*WORK REQUIRED*
When checking the entries below, count every line with the word "What", then give only that number.

*EXCERPTED DATA*
____

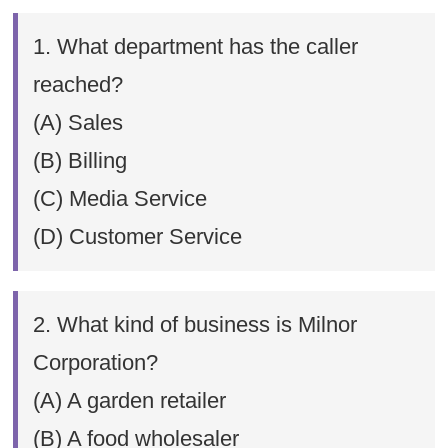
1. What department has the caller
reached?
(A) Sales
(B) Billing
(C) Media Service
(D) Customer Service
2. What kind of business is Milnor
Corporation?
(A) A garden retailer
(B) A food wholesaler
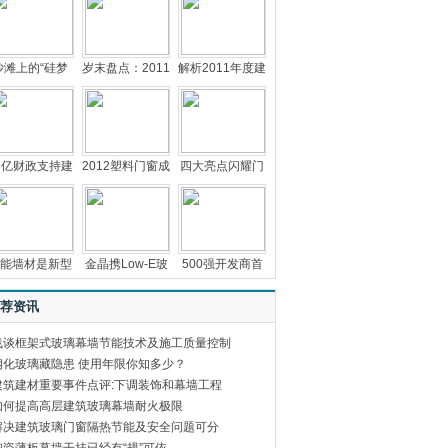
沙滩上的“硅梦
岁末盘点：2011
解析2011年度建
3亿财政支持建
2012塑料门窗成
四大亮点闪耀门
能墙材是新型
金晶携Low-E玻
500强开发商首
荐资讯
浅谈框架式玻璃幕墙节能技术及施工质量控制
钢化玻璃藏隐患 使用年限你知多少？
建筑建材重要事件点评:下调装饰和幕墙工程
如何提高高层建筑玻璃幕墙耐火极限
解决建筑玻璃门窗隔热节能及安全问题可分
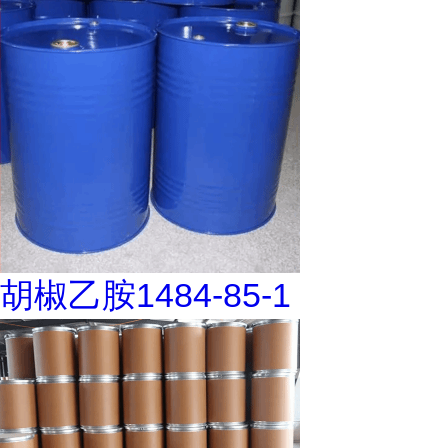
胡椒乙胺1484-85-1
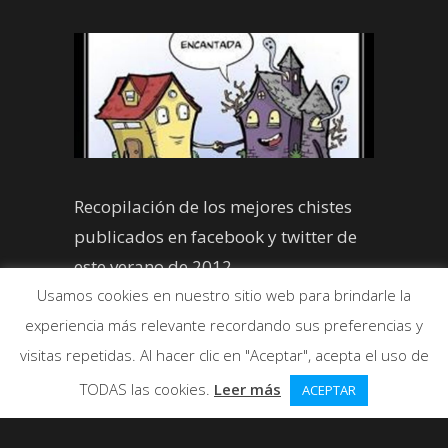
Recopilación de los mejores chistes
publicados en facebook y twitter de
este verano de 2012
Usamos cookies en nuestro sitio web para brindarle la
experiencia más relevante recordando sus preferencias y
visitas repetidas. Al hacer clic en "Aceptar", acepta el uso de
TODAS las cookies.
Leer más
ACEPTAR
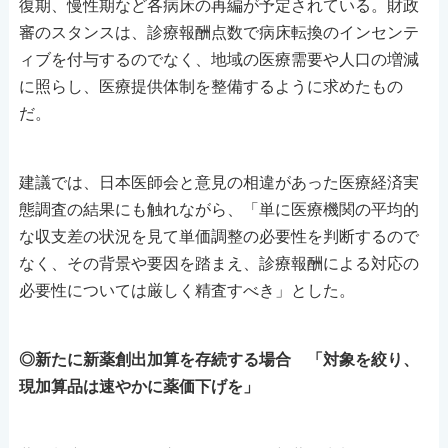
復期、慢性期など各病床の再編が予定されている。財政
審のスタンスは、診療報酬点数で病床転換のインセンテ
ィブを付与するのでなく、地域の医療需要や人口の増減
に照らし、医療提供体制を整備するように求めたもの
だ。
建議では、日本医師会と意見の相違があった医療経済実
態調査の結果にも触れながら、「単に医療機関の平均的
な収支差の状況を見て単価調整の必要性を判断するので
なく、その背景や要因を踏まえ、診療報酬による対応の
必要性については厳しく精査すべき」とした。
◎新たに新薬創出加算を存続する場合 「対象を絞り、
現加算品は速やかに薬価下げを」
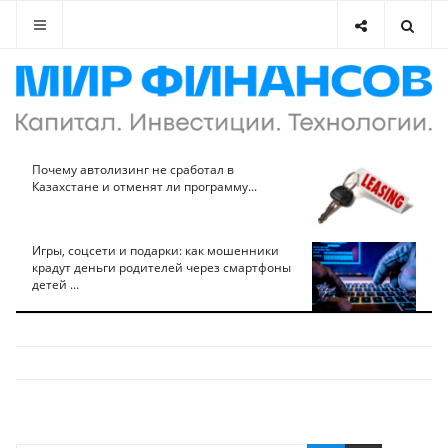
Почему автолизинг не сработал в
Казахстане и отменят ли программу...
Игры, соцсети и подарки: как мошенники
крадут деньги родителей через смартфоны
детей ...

____

*OUTPUT*
2